REQUIRED TASK
Copy the stretch of items below from the line containing "pose: elev=154.7 azim=310.5" through the line containing "Dot at: (261, 255)", both included, reproducing each line character for character.

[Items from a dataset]
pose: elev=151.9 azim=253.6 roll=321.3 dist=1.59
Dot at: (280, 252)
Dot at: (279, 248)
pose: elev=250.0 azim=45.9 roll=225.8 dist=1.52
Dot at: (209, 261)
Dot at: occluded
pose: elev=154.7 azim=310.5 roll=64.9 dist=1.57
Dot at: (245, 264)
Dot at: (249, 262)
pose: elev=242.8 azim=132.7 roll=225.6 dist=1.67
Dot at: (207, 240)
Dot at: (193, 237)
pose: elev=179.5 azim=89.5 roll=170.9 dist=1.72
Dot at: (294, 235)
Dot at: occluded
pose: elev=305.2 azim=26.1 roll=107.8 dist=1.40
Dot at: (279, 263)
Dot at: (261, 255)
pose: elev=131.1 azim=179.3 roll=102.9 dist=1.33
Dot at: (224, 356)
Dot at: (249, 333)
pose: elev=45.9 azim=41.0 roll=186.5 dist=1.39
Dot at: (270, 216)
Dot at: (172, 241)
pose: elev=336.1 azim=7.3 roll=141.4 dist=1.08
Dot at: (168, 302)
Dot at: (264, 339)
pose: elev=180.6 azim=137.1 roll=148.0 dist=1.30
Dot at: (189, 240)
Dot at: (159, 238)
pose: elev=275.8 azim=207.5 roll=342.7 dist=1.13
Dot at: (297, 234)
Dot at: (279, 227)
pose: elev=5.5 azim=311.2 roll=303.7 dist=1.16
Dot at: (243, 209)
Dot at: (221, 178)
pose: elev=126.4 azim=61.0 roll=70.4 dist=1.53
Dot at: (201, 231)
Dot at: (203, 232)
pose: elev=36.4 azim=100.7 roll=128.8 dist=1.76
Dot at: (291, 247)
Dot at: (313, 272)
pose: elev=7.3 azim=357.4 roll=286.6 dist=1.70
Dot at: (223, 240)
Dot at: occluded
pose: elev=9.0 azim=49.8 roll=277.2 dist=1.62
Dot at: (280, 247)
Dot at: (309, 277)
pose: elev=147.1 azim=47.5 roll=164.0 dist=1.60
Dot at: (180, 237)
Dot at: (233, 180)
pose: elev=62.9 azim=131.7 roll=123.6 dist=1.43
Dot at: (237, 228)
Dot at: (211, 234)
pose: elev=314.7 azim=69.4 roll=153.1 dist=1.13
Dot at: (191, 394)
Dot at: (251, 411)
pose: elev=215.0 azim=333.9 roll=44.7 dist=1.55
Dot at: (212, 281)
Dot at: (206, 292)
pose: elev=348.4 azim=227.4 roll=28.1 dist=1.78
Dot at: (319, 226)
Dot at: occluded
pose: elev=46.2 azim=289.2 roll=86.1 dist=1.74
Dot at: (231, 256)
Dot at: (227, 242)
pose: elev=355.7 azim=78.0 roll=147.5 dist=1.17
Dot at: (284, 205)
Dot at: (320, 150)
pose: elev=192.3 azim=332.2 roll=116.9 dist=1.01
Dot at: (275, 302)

RESULT OF THE EXERCISE
pose: elev=154.7 azim=310.5 roll=64.9 dist=1.57
Dot at: (245, 264)
Dot at: (249, 262)
pose: elev=242.8 azim=132.7 roll=225.6 dist=1.67
Dot at: (207, 240)
Dot at: (193, 237)
pose: elev=179.5 azim=89.5 roll=170.9 dist=1.72
Dot at: (294, 235)
Dot at: occluded
pose: elev=305.2 azim=26.1 roll=107.8 dist=1.40
Dot at: (279, 263)
Dot at: (261, 255)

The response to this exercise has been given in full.